For instance, for tamoxifen, CMF, anthracyclines, taxanes, and aromatase inhibitors, as compared to the standards of care in pivotal trials, high response rates were achieved, but there were no cures. In the adjuvant setting, however, not only was risk of relapse reduced by about 20% to 40%, but mortality was also reduced by 15% to 40%. Population studies have also shown that the incorporation of systemic therapies results in mortality reductions, he said.

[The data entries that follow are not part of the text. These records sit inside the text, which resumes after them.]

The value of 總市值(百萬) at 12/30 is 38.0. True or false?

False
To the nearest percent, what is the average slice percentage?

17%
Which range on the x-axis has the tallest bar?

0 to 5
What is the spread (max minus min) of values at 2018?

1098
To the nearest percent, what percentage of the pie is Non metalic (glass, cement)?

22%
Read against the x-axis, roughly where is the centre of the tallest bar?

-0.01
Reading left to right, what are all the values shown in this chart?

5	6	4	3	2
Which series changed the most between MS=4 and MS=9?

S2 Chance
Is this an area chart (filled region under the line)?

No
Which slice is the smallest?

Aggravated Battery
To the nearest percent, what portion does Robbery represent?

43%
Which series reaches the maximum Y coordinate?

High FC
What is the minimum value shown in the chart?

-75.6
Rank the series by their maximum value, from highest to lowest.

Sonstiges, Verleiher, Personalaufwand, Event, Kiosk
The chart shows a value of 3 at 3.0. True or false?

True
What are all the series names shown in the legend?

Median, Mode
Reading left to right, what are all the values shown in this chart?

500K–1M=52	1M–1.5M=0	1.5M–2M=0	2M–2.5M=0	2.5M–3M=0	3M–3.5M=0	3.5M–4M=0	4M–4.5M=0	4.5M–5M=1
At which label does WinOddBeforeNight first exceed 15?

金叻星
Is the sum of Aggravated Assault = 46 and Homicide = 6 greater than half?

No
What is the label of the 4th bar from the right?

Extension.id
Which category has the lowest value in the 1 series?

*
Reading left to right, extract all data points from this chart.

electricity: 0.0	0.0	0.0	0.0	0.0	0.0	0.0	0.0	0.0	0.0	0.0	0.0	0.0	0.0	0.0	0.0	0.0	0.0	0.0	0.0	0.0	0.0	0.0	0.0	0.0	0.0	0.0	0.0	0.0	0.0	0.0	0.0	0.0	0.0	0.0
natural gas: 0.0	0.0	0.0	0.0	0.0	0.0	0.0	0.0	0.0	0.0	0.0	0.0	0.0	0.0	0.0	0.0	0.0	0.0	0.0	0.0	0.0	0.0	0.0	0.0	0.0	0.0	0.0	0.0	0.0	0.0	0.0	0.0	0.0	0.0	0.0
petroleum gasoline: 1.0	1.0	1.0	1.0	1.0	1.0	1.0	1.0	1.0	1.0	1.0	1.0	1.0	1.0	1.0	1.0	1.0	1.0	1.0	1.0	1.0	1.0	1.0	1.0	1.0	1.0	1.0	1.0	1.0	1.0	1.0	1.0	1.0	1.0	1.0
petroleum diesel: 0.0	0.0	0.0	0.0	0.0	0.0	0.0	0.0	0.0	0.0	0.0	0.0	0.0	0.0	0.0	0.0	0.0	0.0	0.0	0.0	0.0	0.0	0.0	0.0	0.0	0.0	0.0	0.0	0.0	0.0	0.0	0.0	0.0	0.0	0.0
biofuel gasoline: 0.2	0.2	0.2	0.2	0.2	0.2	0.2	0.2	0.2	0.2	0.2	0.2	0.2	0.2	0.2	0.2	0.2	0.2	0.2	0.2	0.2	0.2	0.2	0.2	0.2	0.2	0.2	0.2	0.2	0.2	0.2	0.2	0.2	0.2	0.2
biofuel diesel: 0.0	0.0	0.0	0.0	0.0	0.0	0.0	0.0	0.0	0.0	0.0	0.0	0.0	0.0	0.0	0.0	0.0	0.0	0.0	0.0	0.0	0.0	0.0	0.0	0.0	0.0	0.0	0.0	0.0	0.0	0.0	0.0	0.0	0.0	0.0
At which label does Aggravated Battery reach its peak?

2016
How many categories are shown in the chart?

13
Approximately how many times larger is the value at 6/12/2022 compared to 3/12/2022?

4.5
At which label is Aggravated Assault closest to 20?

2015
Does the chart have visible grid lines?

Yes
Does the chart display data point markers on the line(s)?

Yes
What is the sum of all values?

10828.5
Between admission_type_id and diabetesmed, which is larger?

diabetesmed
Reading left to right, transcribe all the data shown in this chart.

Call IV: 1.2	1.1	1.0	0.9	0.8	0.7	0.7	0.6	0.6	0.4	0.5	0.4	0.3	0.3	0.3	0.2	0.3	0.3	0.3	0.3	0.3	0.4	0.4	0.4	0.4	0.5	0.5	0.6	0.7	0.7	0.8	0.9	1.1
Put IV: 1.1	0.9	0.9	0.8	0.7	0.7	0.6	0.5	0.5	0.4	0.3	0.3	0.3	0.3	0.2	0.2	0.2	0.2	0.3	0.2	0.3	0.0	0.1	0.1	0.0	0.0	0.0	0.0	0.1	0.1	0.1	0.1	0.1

"If introduction of systemic therapies does cure disease, does withholding of systemic therapy due to delays [in the clinical trial process] prevent the materialization of survival gains?" Dr. Ragaz asked.

The answer, he said, is yes. "It is estimated that 400,000 women are alive today as a result of tamoxifen therapy," Dr. Ragaz said. "In the adjuvant setting, tamoxifen saves about 20,000 breast cancer deaths worldwide each year. The projections show that if tamoxifen had been activated in 1980 instead of 1985, it could have saved 100,000 more lives."

Similarly, for adjuvant trastuzumab (Herceptin), the median number of recurrences avoided per 1,000 new patients is 15 in low-risk patients, 38 in intermediate-risk patients, and 53 in high-risk patients. If adjuvant trastuzumab had been included in the guidelines in 2001 rather than 2006, close to 50,000 breast cancer recurrences could have been avoided over those 5 years, he estimated.